- Work task
In the listing below, recast the stretch from the line containing "навчання, які були оприлюднені на сторінках" through the line containing "примхлива галицька погода диктувала свої" as a JSON list of strings, one string per line, with blank lines omitted. Include both end lines and nothing outside that stretch.

Collected data:
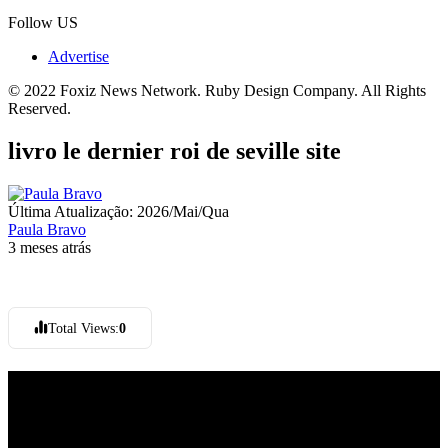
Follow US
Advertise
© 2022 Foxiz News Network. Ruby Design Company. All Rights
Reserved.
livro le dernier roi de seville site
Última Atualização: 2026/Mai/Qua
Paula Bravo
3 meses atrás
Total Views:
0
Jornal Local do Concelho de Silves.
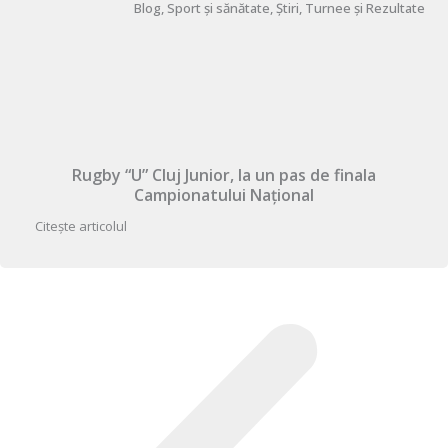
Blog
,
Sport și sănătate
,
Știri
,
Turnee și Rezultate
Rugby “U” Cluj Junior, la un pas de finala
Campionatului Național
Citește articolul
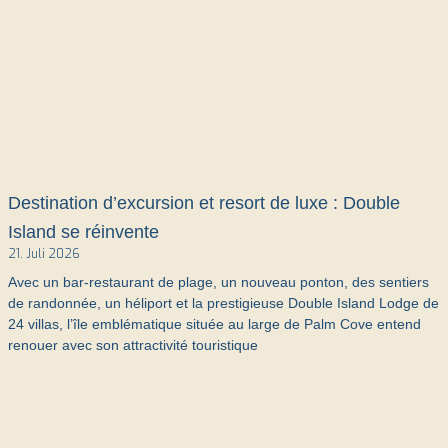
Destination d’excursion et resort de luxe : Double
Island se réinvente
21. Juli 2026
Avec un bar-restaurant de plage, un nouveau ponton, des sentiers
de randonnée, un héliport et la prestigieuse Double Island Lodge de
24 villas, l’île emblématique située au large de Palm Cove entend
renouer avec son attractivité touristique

---

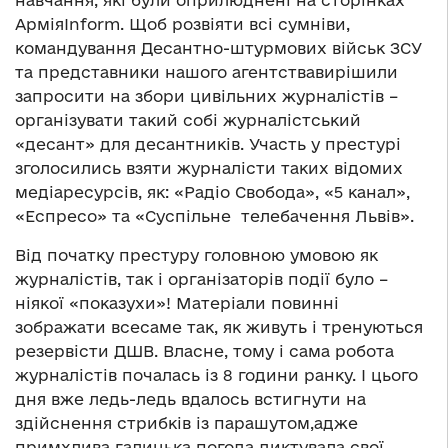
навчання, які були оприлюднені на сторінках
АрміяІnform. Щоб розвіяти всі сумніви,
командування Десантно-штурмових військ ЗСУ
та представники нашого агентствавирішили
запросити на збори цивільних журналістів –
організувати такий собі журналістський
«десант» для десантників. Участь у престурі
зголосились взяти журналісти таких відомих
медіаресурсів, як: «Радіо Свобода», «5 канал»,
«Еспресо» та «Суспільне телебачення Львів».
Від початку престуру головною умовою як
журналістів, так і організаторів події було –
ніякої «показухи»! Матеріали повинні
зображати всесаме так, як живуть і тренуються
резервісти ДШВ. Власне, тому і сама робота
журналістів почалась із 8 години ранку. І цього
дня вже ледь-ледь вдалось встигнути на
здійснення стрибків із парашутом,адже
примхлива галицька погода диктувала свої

- Output for this task
[
  "навчання, які були оприлюднені на сторінках",
  "АрміяІnform. Щоб розвіяти всі сумніви,",
  "командування Десантно-штурмових військ ЗСУ",
  "та представники нашого агентствавирішили",
  "запросити на збори цивільних журналістів –",
  "організувати такий собі журналістський",
  "«десант» для десантників. Участь у престурі",
  "зголосились взяти журналісти таких відомих",
  "медіаресурсів, як: «Радіо Свобода», «5 канал»,",
  "«Еспресо» та «Суспільне телебачення Львів».",
  "Від початку престуру головною умовою як",
  "журналістів, так і організаторів події було –",
  "ніякої «показухи»! Матеріали повинні",
  "зображати всесаме так, як живуть і тренуються",
  "резервісти ДШВ. Власне, тому і сама робота",
  "журналістів почалась із 8 години ранку. І цього",
  "дня вже ледь-ледь вдалось встигнути на",
  "здійснення стрибків із парашутом,адже",
  "примхлива галицька погода диктувала свої"
]